Lafarge Malayan Cement reported a YoY slight rise in consolidated revenue for the first quarter of 2013 but income from its cement division was impacted by a tough pricing environment. Its 2013 results are expected to be driven by key government infrastructure projects led by the Economic Transformation Programme (ETP) and 10th Malaysia Plan (10MP) and the company is also considering expanding capacity.
Consolidated revenues for the first quarter of 2013 were MYR644.9m (US$212m), slightly higher than the same period of last year. However, increased aggregate and concrete sales were offset by lower revenue generated from the cement sector due to pricing pressures which continue to prevail. Profit before tax for the current quarter of MYR73.4m was 16 per cent lower compared to MYR87.1m in the same period last year, mainly due to lower cement prices.

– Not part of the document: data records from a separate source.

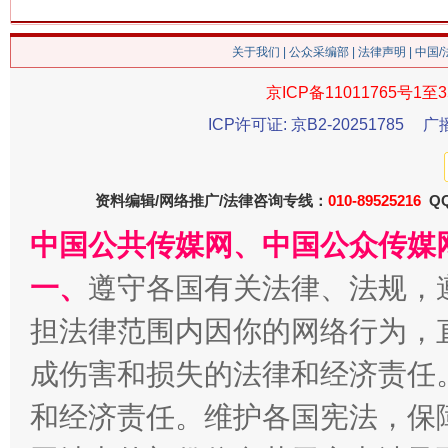
关于我们
|
公众采编部
|
法律声明
| 中国
京ICP备11011765号1至3
今
在谋一域中谋全局
ICP许可证: 京B2-20251785
广
资料编辑/网络推广/法律咨询专线：
010-89525216
QQ
中国公共传媒网、中国公众传媒
一、
遵守各国有关法律、法规，
担法律范围内因你的网络行为，
成伤害和损失的法律和经济责任
习近平的博鳌关键词
魏明亮
和经济责任。维护各国宪法，保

Compared to the fourth quarter of last year revenue was down by seven per cent mainly due to lower volumes as a result of the festive season during the first quarter. Profit before tax in the current quarter of MYR73.4m was lower compared to the preceding quarter, attributed to lower sales volumes and plant maintenance.
The company remains positive on the construction outlook for the remainder of 2013 due to the continued progress of key infrastructure projects and on going property development projects. "Domestic demand for cement and other building materials should continue to grow whilst the outlook for the export market is expected to be stable," the company said in a statement. On the pricing front, Lafarge Malayan Cement expects the current situation to be unsustainable and that pricing stability will return in the coming months.
Lafarge Malayan Cement is now looking to expand capacity, although according to the company's President and Chief Executive Officer Bradley Mulroney, the board has not finalised whether to focus on concrete or cement production in its expansion plan.